Le gouvernement a annoncé avoir de nouveau débloqué des fonds sans donner de sommes ni de calendrier alors que les manifestants affirment n'avoir jamais vu arriver les premiers milliards de dollars d'urgence annoncés en juillet.

Les Irakiens qui pâtissent depuis des années de pénuries d'eau et d'électricité réclament à l'Etat d'enfin assurer leur approvisionnement, d'autant que les recettes pétrolières atteignent des records (7,7 milliards de dollars en août).

Samedi matin, quatre roquettes se sont abattues dans l'enceinte de l'aéroport, sans toutefois perturber le trafic.

Nouveau cap

Depuis début juillet, Bassora est l'épicentre d'un mouvement contre la corruption, endémique en Irak, le chômage et la déliquescence des services publics dans un pays riche en pétrole qui se targue d'avoir terminé la guerre contre le groupe Etat islamique (EI).

Exacerbée cette année par une sécheresse qui a réduit la production agricole à peau de chagrin, le mouvement avait semblé s'essouffler durant l'été. Il est reparti de plus belle depuis mardi alors qu'une crise sanitaire sans précédent a éclaté à Bassora où plus de 30'000 personnes ont dû être hospitalisées en raison de l'utilisation d'eau polluée.

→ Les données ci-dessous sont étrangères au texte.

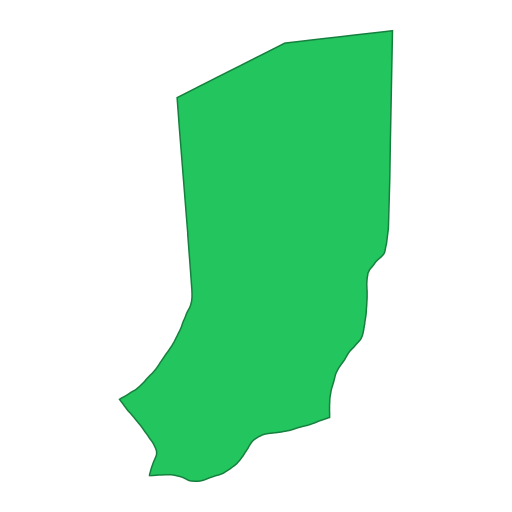 Al Qaff, Hadramawt, Yemen (Albers equal-area conic projection)
{"feature_id": "15242507B27832262197062", "entity_name": "Al Qaff", "entity_type": "district", "adm_level": 2, "iso_a3": "YEM", "parent_name": "Yemen", "parent_adm1": "Hadramawt", "projection": "albers", "projection_center": [48.909, 17.431], "detail": "fine", "context": "isolated", "style": "filled", "palette": "green", "viewbox_px": 512, "rotation_deg": 0, "n_neighbors": 0, "source": "geoboundaries", "source_scale": "gbopen_adm2", "svg_char_len": 6039}
<svg xmlns="http://www.w3.org/2000/svg" viewBox="0 0 512 512"><path d="M392.5,30.7L381.6,32.0L368.2,33.5L353.8,35.1L339.7,36.8L326.1,38.3L312.2,39.9L298.8,41.5L284.8,43.1L272.2,49.5L264.9,53.2L256.9,57.2L245.1,63.2L237.0,67.3L229.0,71.3L216.7,77.5L209.1,81.4L201.1,85.4L189.2,91.5L177.1,97.6L179.4,128.7L186.7,220.2L187.8,233.8L187.7,233.9L190.7,273.7L191.6,286.3L191.7,287.6L191.8,288.8L191.9,290.0L191.9,291.5L192.0,292.8L192.0,294.0L192.0,297.6L191.8,299.0L191.7,300.2L191.5,301.8L191.1,303.1L190.8,304.3L190.5,305.5L190.0,306.7L189.6,307.7L188.9,309.0L188.3,310.1L187.5,311.5L186.8,313.0L186.3,314.1L185.8,315.5L185.2,317.2L184.6,318.6L184.1,319.7L183.5,320.8L183.1,322.0L182.6,323.3L182.1,324.6L181.8,325.8L181.4,326.9L180.8,328.3L180.2,329.6L180.1,329.9L179.5,331.1L178.9,332.2L178.4,333.2L177.8,334.4L177.2,335.8L175.9,338.2L175.4,339.3L174.8,340.5L174.2,341.8L173.4,343.1L172.7,344.2L172.1,345.4L171.3,346.5L170.6,347.6L169.8,348.7L168.9,350.1L168.5,350.7L168.0,351.4L167.2,352.5L166.3,353.6L165.6,354.6L164.9,355.7L164.0,357.0L163.3,358.1L162.6,359.1L162.3,359.5L161.5,360.8L160.8,361.8L160.6,362.0L159.8,363.2L159.1,364.5L158.1,365.9L157.3,367.1L156.5,368.2L155.7,369.3L154.8,370.3L154.0,371.3L153.2,372.2L152.4,373.2L151.4,374.1L150.3,375.1L149.4,376.0L148.4,377.1L147.5,378.0L146.6,379.0L145.6,380.1L144.8,381.2L144.0,382.0L143.1,383.0L142.0,384.0L139.9,386.1L139.0,386.9L138.0,387.7L137.0,388.6L135.9,389.5L134.9,390.2L134.3,390.5L133.8,390.7L132.8,391.3L131.7,391.9L130.7,392.5L128.4,394.1L125.9,395.7L124.8,396.3L123.7,396.9L122.5,397.5L121.5,398.0L120.2,398.9L119.5,399.3L119.9,399.9L120.8,401.1L121.8,402.4L122.9,403.8L123.7,405.0L124.6,406.2L126.1,408.2L126.9,409.3L127.8,410.5L128.7,411.5L129.7,412.5L130.6,413.4L131.7,414.8L134.3,417.8L135.1,418.9L136.1,420.1L136.4,420.5L136.8,421.0L137.6,421.9L138.6,423.2L139.5,424.2L140.4,425.3L141.4,426.6L142.1,427.6L142.3,427.8L142.8,428.6L143.7,429.9L144.6,431.2L145.3,432.2L146.1,433.2L147.0,434.4L147.7,435.4L148.5,436.6L149.2,437.7L150.0,438.9L150.7,439.8L151.4,440.7L152.4,442.1L153.1,443.3L153.5,443.9L153.8,444.6L154.5,446.0L155.2,447.5L155.7,448.6L156.1,449.8L156.5,451.0L156.6,452.5L156.6,453.9L156.4,455.2L155.9,456.5L155.5,457.5L155.0,458.6L154.5,459.9L153.9,461.1L153.3,462.6L152.9,463.7L152.6,464.7L152.4,465.2L151.9,466.5L151.5,467.6L151.2,468.8L150.8,469.9L150.5,471.3L150.1,472.7L149.7,474.1L149.5,475.4L149.5,475.6L149.8,475.6L151.2,475.6L153.0,475.5L154.1,475.4L155.8,475.3L157.4,475.1L159.0,475.0L160.4,475.0L161.5,474.9L162.9,474.9L164.3,474.8L165.5,474.7L166.6,474.8L168.0,474.7L169.5,474.7L170.7,474.7L171.7,474.8L173.0,475.0L174.3,475.2L175.7,475.5L176.8,475.8L178.3,476.1L179.5,476.4L180.6,476.7L182.1,477.2L183.4,477.7L184.5,478.3L185.6,478.8L186.7,479.4L187.7,479.9L188.9,480.5L190.1,480.8L191.3,481.0L192.7,481.1L194.3,481.2L197.2,481.3L198.3,481.2L199.5,481.1L201.1,480.8L201.5,480.7L202.3,480.5L203.4,480.2L204.6,479.8L206.1,479.2L207.1,478.8L208.3,478.3L209.3,477.9L210.7,477.4L212.0,477.0L213.1,476.6L214.3,476.2L215.4,475.8L216.9,475.4L218.2,475.1L219.8,474.6L220.9,474.2L222.1,473.7L223.5,473.1L224.7,472.3L225.9,471.5L227.2,470.7L228.2,470.0L229.4,469.3L230.4,468.6L231.8,467.5L232.3,467.1L232.9,466.7L233.7,466.1L233.9,466.0L234.9,465.2L235.9,464.4L236.9,463.5L237.9,462.3L239.0,461.1L239.8,460.2L240.6,459.1L241.3,458.2L242.0,457.2L242.9,456.1L243.8,454.7L244.6,453.3L245.7,451.7L246.7,450.1L247.7,448.7L248.3,447.6L249.0,446.3L249.7,445.1L250.6,443.7L251.2,442.9L251.5,442.4L252.6,441.1L253.5,440.2L254.5,439.4L255.7,438.6L256.8,437.9L258.3,436.9L259.3,436.4L260.4,436.0L261.5,435.3L262.7,434.8L263.8,434.5L264.6,434.2L265.0,434.1L266.2,433.9L267.4,433.7L268.9,433.4L270.3,433.3L271.5,433.2L272.9,433.0L273.8,432.9L274.5,432.8L276.0,432.7L277.3,432.5L278.7,432.3L279.9,432.2L281.1,432.0L282.2,431.8L283.5,431.5L285.1,431.2L286.3,431.1L287.5,430.7L287.9,430.7L288.7,430.6L289.9,430.3L291.4,429.9L292.7,429.5L294.2,429.0L295.8,428.4L297.4,427.9L299.0,427.4L300.8,427.0L302.4,426.5L304.1,426.1L305.3,425.8L306.9,425.5L308.1,425.1L309.5,424.7L310.9,424.2L312.0,423.8L313.1,423.4L314.2,423.1L315.6,422.5L316.8,422.0L317.2,421.8L317.8,421.5L319.4,420.9L321.8,420.1L322.8,419.8L324.2,419.3L325.6,418.8L327.2,418.3L328.3,417.8L329.6,417.5L329.6,416.2L329.6,415.0L329.6,414.3L329.6,413.4L329.6,412.0L329.5,410.5L329.5,408.9L329.6,407.7L329.5,406.5L329.6,404.0L329.7,402.8L329.7,401.5L329.8,400.2L329.8,398.8L330.0,397.3L330.2,396.0L330.4,394.8L330.5,394.3L330.6,393.7L330.9,392.0L331.1,390.6L331.4,389.5L331.7,388.2L332.1,387.0L332.5,385.6L332.8,384.7L332.9,384.4L333.3,383.1L333.7,381.8L334.0,380.5L334.3,379.4L334.6,378.2L334.9,377.0L335.2,375.6L335.6,374.4L336.0,373.2L336.6,372.1L337.2,370.8L338.3,368.7L339.0,367.6L339.8,366.3L340.1,366.0L340.6,365.2L343.0,362.0L343.7,361.0L344.5,359.8L345.2,358.7L345.8,357.6L346.4,356.5L347.0,355.5L347.7,354.3L348.5,353.0L349.2,352.1L349.9,351.1L351.0,350.0L352.1,348.8L353.0,348.0L353.5,347.4L354.4,346.5L355.7,344.8L356.9,343.6L358.0,342.4L359.0,341.3L359.9,340.3L360.6,339.3L361.3,338.1L361.9,336.7L362.4,335.6L362.7,334.3L363.0,333.1L363.3,331.8L363.6,330.3L363.8,329.3L363.8,329.0L364.0,327.8L364.2,326.6L364.4,325.5L364.7,323.8L364.8,322.4L365.0,321.2L365.2,320.0L365.4,318.7L365.6,317.3L365.8,315.9L366.0,314.6L366.3,311.8L366.3,310.4L366.4,309.2L366.5,307.8L366.6,306.5L366.7,305.2L366.7,304.9L366.8,303.8L366.8,302.6L366.9,301.2L367.0,300.0L367.1,297.2L367.1,294.2L367.1,292.6L367.1,291.2L367.0,289.8L366.9,288.4L366.9,287.0L366.8,285.6L366.8,283.0L366.9,281.6L367.0,280.1L367.1,278.7L367.3,277.1L367.6,275.7L367.8,274.5L367.9,273.3L368.5,272.1L369.1,270.8L369.6,269.8L370.3,268.8L371.1,267.9L372.0,266.9L372.9,265.8L373.9,264.5L374.7,263.3L375.5,262.2L376.3,261.3L377.1,260.5L377.3,260.3L378.1,259.5L378.9,258.8L379.1,258.7L380.0,257.9L381.0,257.1L382.6,255.4L383.4,254.5L384.2,253.2L384.7,252.1L385.0,250.7L385.3,249.5L385.5,248.0L385.6,247.5L385.7,246.8L386.0,245.9L386.0,245.6L386.4,244.3L388.4,228.4L389.8,178.1L390.3,145.5L392.5,30.7Z" fill="#22c55e" stroke="#15803d" stroke-width="1.5"/></svg>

Cette semaine, les troubles ont été limités à la seule province de Bassora, mais ils ont franchi un nouveau cap. Un à un, les manifestants ont brûlé tous les symboles du pouvoir. Après le siège du gouvernorat, ils s'en sont pris aux partis et groupes armés, puis au consulat iranien.

M. Abadi a appelé les troupes déployées en renfort à Bassora de nouveau sous couvre-feu samedi à "agir de façon décisive face au vandalisme".